We've heard so many wonderful stories from fans of Mile… Mile & A Half, recalling their own epic adventures in the Sierras, Yosemite and all around the world. The next guest blog was given to us from Dale Berkihiser with a look back at his adventure on Mt Whitney in 1933.
Thanks to Dale for sharing his story, and to Deborah for encouraging him to tell it.



Dale’s Mt. Whitney Experience

Mt. Whitney is the largest appearing peak toward the right of the picture. This is the east side of the Sierra Range and is almost vertical, compared the gentler slope of the west side, leading into Sequoia Nat’l Park.

You once seemed very interested when I showed you a snap- shot taken of me lying/resting at the top, by the little sign-in box. My buddy, Al, took my picture, and then I took his. This was on Labor Day week end, 1938. There were few people on the trail. This trailhead was at the end of the road above Lone Pine, CA.

We were just 21 years old and were not even hikers. We had very little knowledge of any equipment that might be required. We arrived at the end of the road in mid afternoon, set up a little camp, got comfortable lying on a blanket on the ground and looking up at cliffs soaring up thousands of feet above us on both sides. What a canyon! About 5:30 PM, a wise old Forest Ranger who had driven up to empty trash cans, asked us how we were and what our plans were. When he found out that we intended to hike up to Whitney the next day, he casually mentioned that most hikers who did that started their hike at a place called the “Meadows”, about 5 miles up the trail from we were.
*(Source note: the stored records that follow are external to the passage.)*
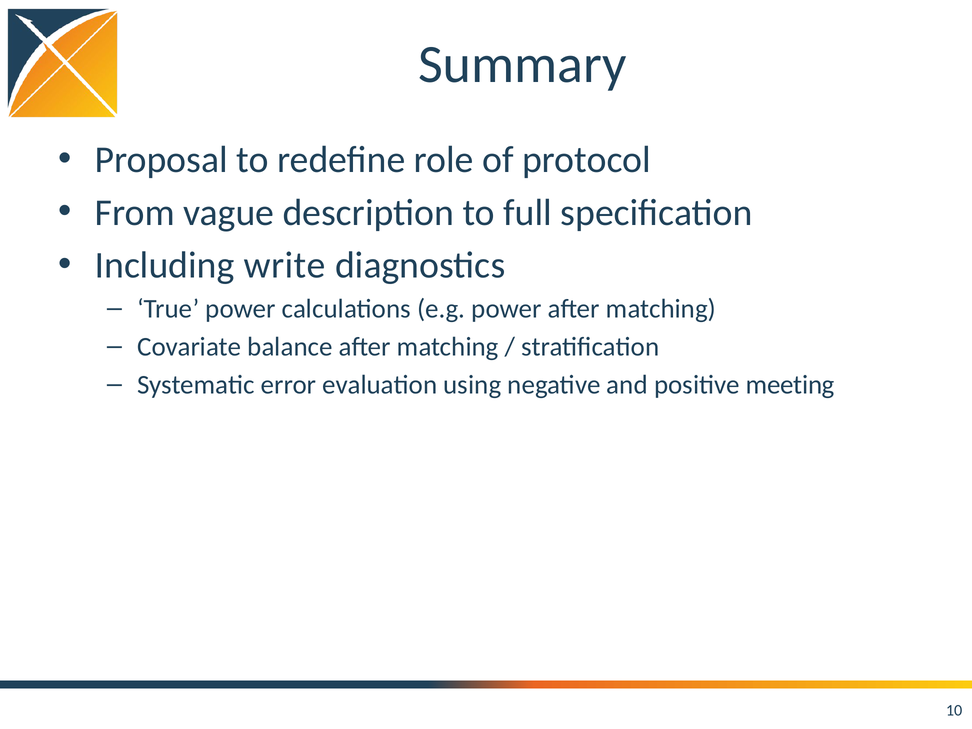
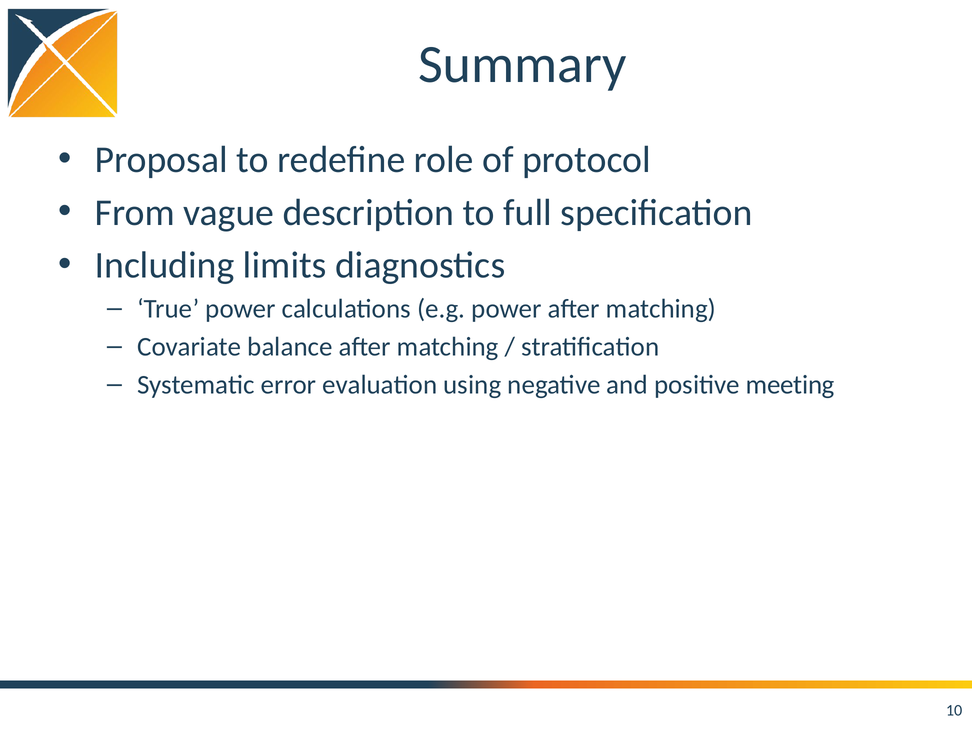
write: write -> limits
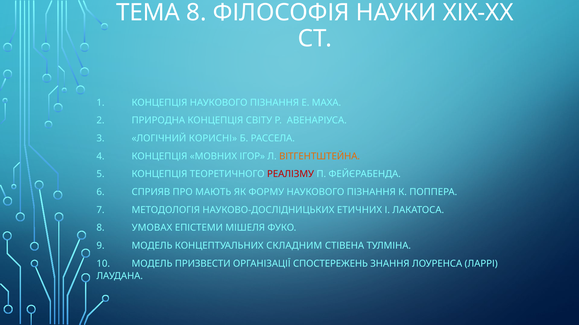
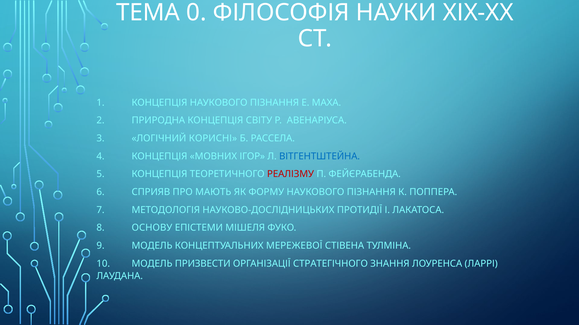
ТЕМА 8: 8 -> 0
ВІТГЕНТШТЕЙНА colour: orange -> blue
ЕТИЧНИХ: ЕТИЧНИХ -> ПРОТИДІЇ
УМОВАХ: УМОВАХ -> ОСНОВУ
СКЛАДНИМ: СКЛАДНИМ -> МЕРЕЖЕВОЇ
СПОСТЕРЕЖЕНЬ: СПОСТЕРЕЖЕНЬ -> СТРАТЕГІЧНОГО
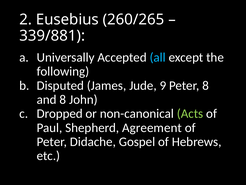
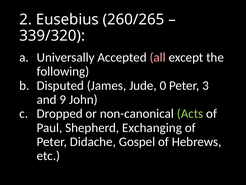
339/881: 339/881 -> 339/320
all colour: light blue -> pink
9: 9 -> 0
Peter 8: 8 -> 3
and 8: 8 -> 9
Agreement: Agreement -> Exchanging
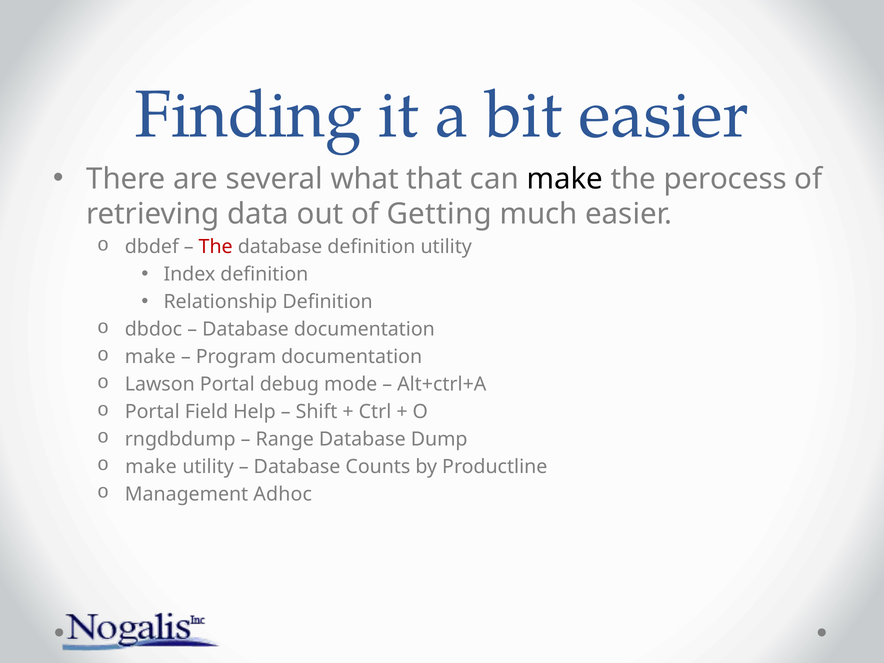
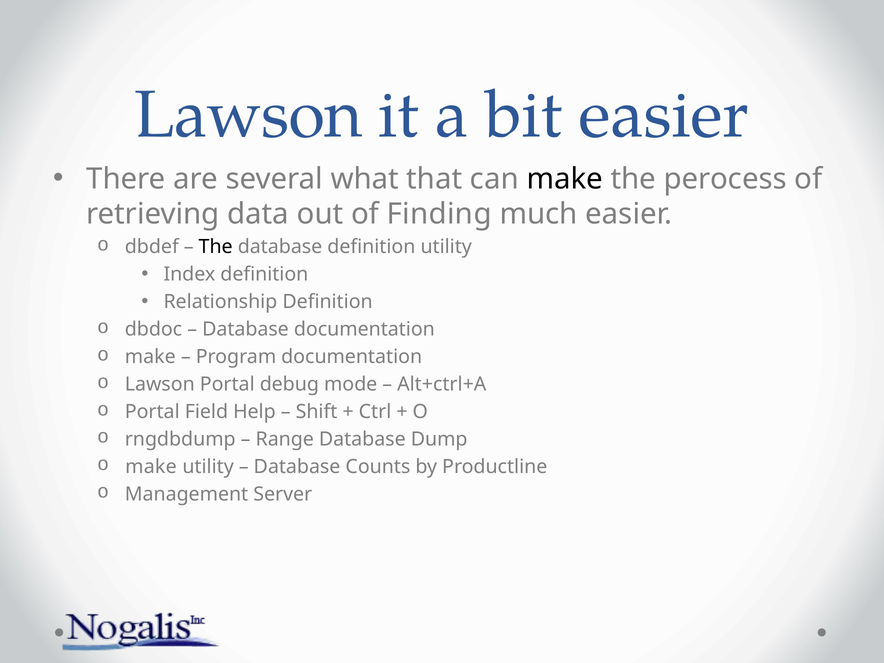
Finding at (248, 115): Finding -> Lawson
Getting: Getting -> Finding
The at (216, 247) colour: red -> black
Adhoc: Adhoc -> Server
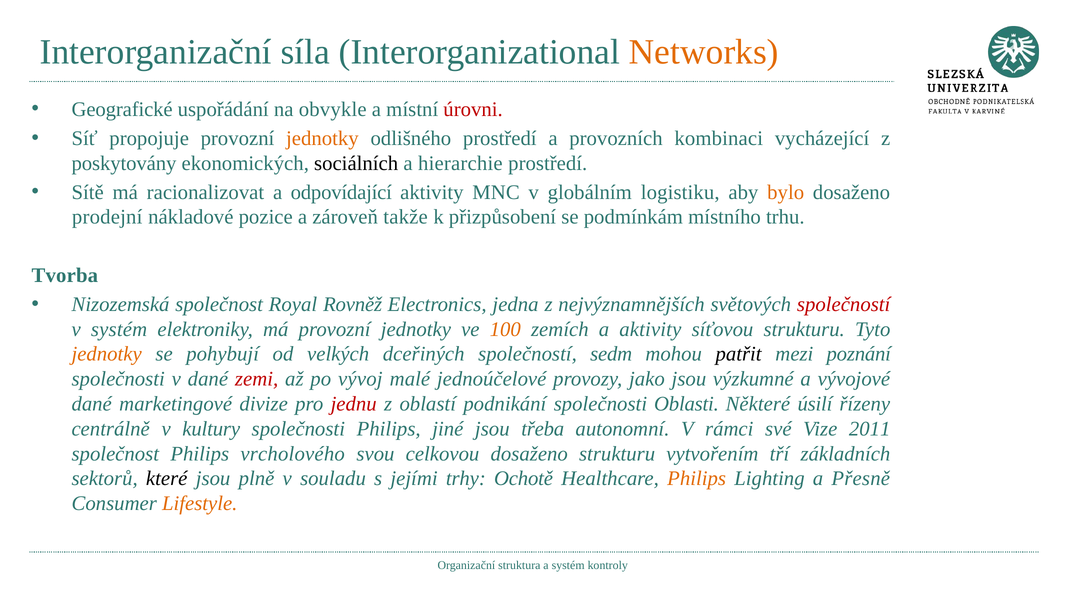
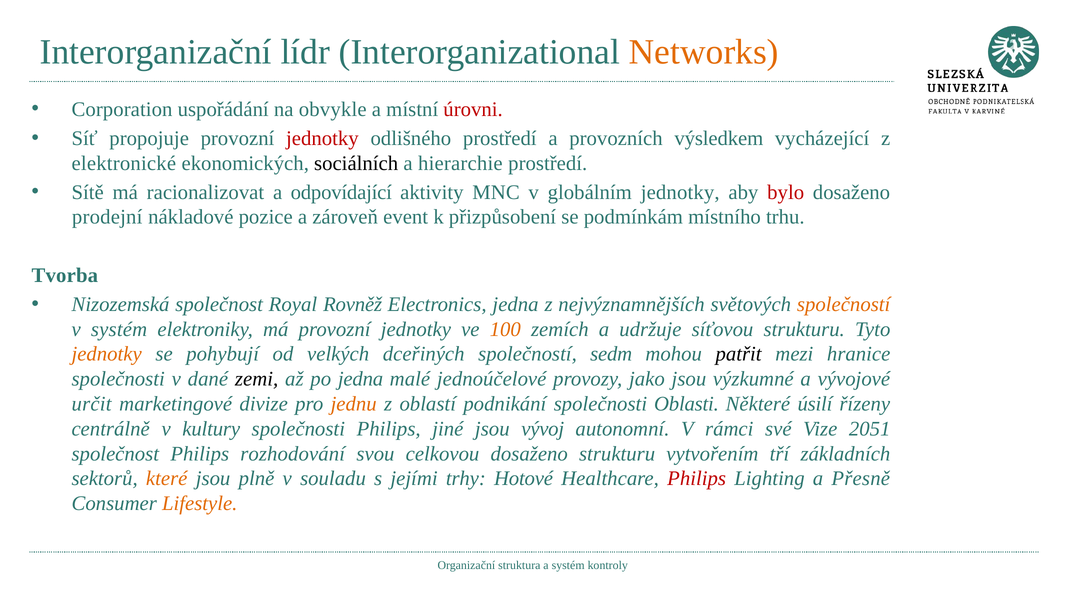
síla: síla -> lídr
Geografické: Geografické -> Corporation
jednotky at (322, 138) colour: orange -> red
kombinaci: kombinaci -> výsledkem
poskytovány: poskytovány -> elektronické
globálním logistiku: logistiku -> jednotky
bylo colour: orange -> red
takže: takže -> event
společností at (844, 304) colour: red -> orange
a aktivity: aktivity -> udržuje
poznání: poznání -> hranice
zemi colour: red -> black
po vývoj: vývoj -> jedna
dané at (92, 404): dané -> určit
jednu colour: red -> orange
třeba: třeba -> vývoj
2011: 2011 -> 2051
vrcholového: vrcholového -> rozhodování
které colour: black -> orange
Ochotě: Ochotě -> Hotové
Philips at (697, 478) colour: orange -> red
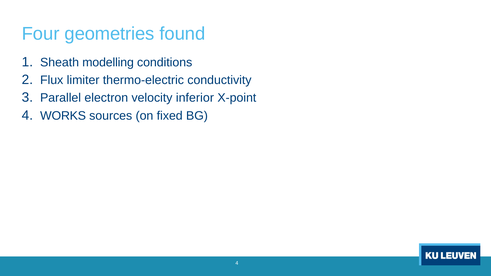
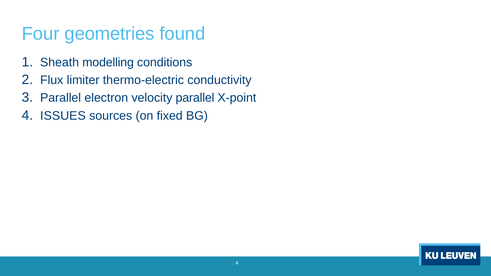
velocity inferior: inferior -> parallel
WORKS: WORKS -> ISSUES
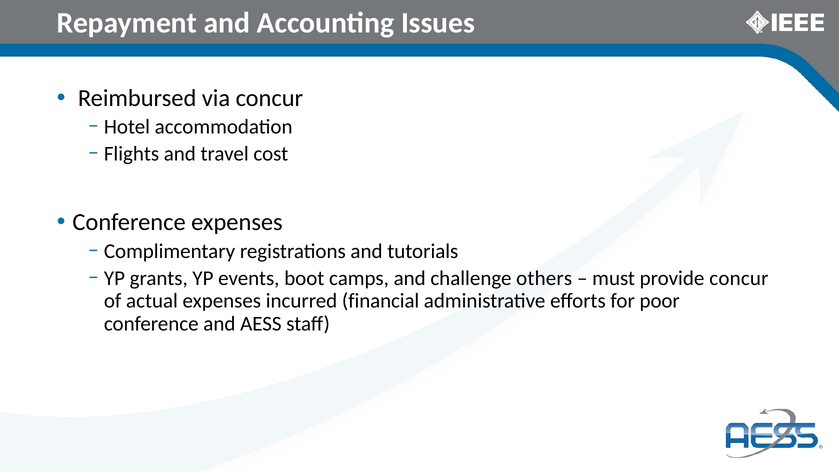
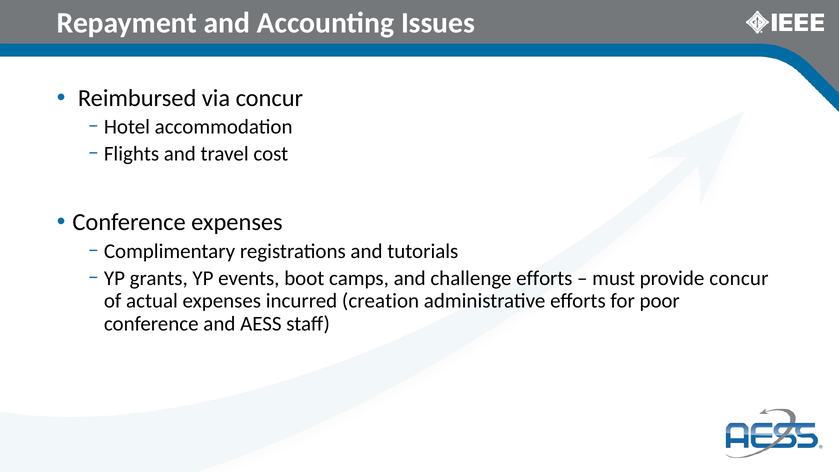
challenge others: others -> efforts
financial: financial -> creation
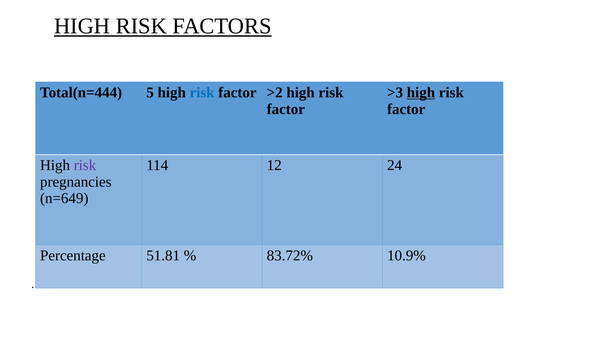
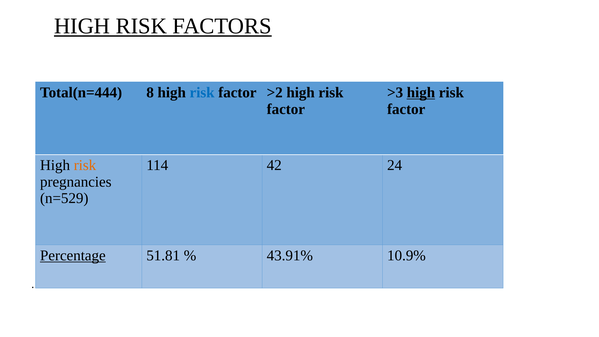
5: 5 -> 8
risk at (85, 165) colour: purple -> orange
12: 12 -> 42
n=649: n=649 -> n=529
Percentage underline: none -> present
83.72%: 83.72% -> 43.91%
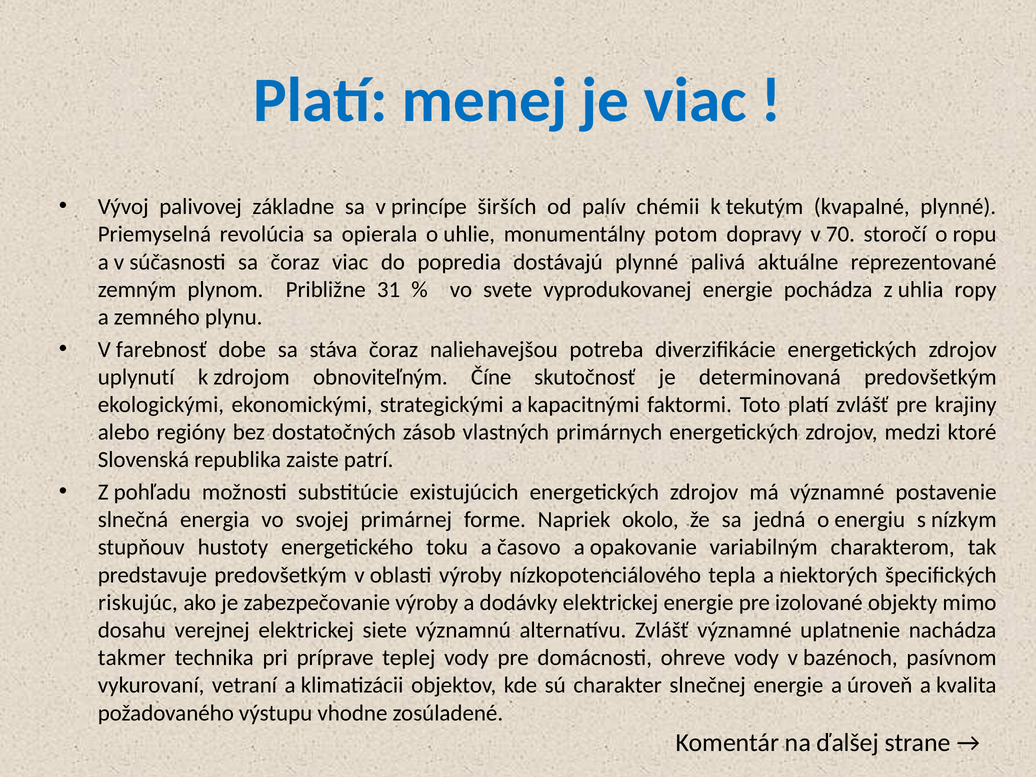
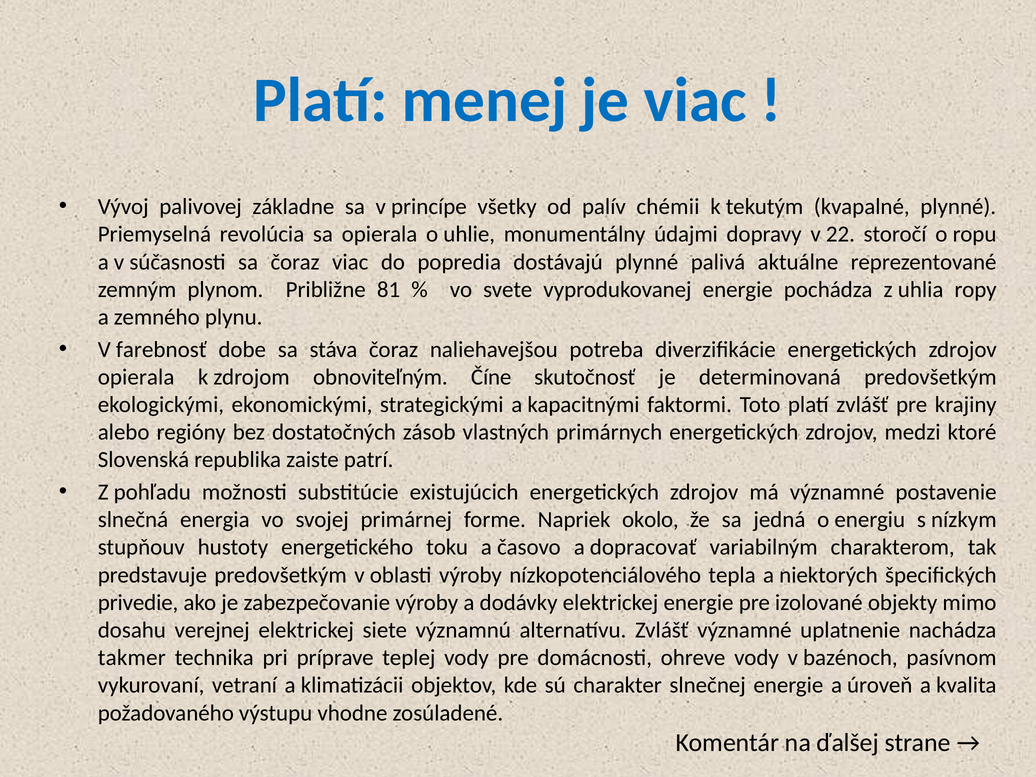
širších: širších -> všetky
potom: potom -> údajmi
70: 70 -> 22
31: 31 -> 81
uplynutí at (136, 377): uplynutí -> opierala
opakovanie: opakovanie -> dopracovať
riskujúc: riskujúc -> privedie
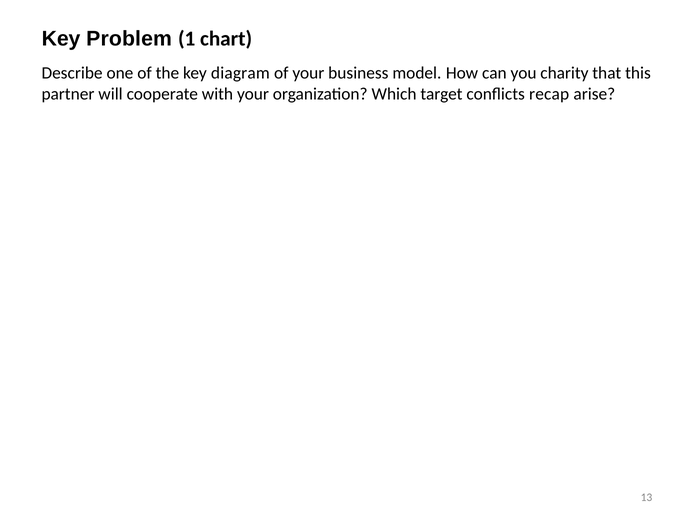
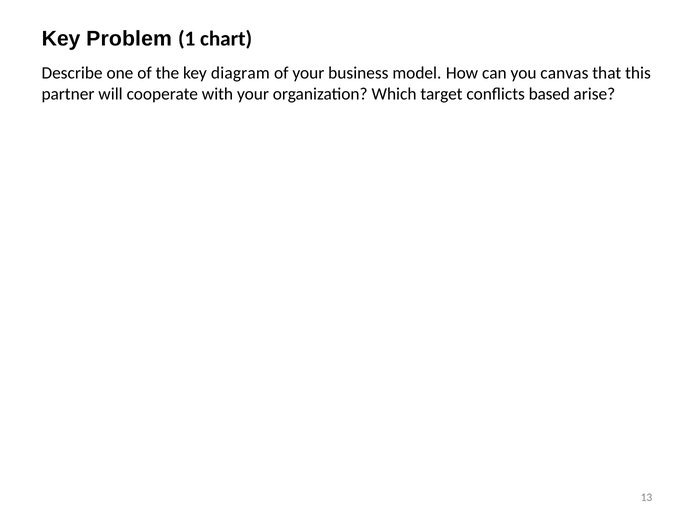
charity: charity -> canvas
recap: recap -> based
By the time that we closed up our camp, tied sleeping bags and some boxes and junk to our backs, it was almost dark, so we carried along an old fashioned lantern too. At this point I want to remind you that we were in the middle of the Great Depression. Al was lucky to have a job at an automobile  parts counter, and I was just a year out of Los Angeles Junior College and was working at Douglas Aircraft in Santa Monica for 40 or 45 cents per hour and as I recall, gasoline was about 12 cents per gallon. I think that people find it hard to believe when I tell them that the population here then was only about 20 to 25 % of what it is now. We were not yet in the “Information Age”, it was much less, and it was more difficult to get. Also there wasn’t the plethora of goods/things that we now take for garneted. For example, there were hardly any stores catering to outdoor sports, amazing!

Back on the 5 mile section of the trail, the moon disappeared; we got lost off the trail once, but briefly, and finished the trek by lantern. We finally arrived at a more or less level area and began stumbling against people in their sleeping bags. I don’t remember what time of the night/morning it was but we found a clearing and crawled into our sleeping bags. We slept to about 8:00 AM, noticed that peoples were gone, except for their sleeping bags & other gear. We made our breakfast and hit the remaining 9 miles of trail with a minimum load on our backs. Probably it was cameras and a can of beans, I don’t remember about water. Above timberline we stopped at several little alpine ponds in solid rock. The portion of the trail below 12,000 feet is on the east side of the range and required about 1500 foot switchback climb.

Above that, at the 12,000 foot altitude, we came to a ridge where we looked down into Sequoia Nat’l Park and saw a beautiful view of several steep, & chocolate colored mountains, with snow in the chutes, and aqua colored lakes at the bottom.

I said to myself, “If I ever come up here again, this is as far as I want to go.”  I forget the name of this pretty spot.

The rest of the trail from this pretty spot, at about 12,000feet, to the top, “14,496.811 feet” was mostly along the ridge, the backbone of the range. We frequently had a view of Owens Valley to the east. This section of the trail was never steep but it was

very exhausting due to the altitude. We would walk a few yards, stop for breath and almost immediately be able to take on the next few yards.

We arrive at the top at 4:00PM and started back down at 4:15 PM. We had caught our breath saw the stone shelter shack, signed the book, and read the Forestry Service sign. I was impressed with surveyor’s ability to list the altitude carried out to 3 decimal places of the foot.


During our whole hike on the trail, we ran across very few people. It’s not like that today. I hear. We stayed thee only 15  minutes We had brought along water, a can of beans, and two cameras.

After the top we hiked down to the Meadows and stayed one more night there before hiking the remaining 5 miles back to our car, the next morning.

Young and unsophisticated amateurs we were, but we had a memorable trip.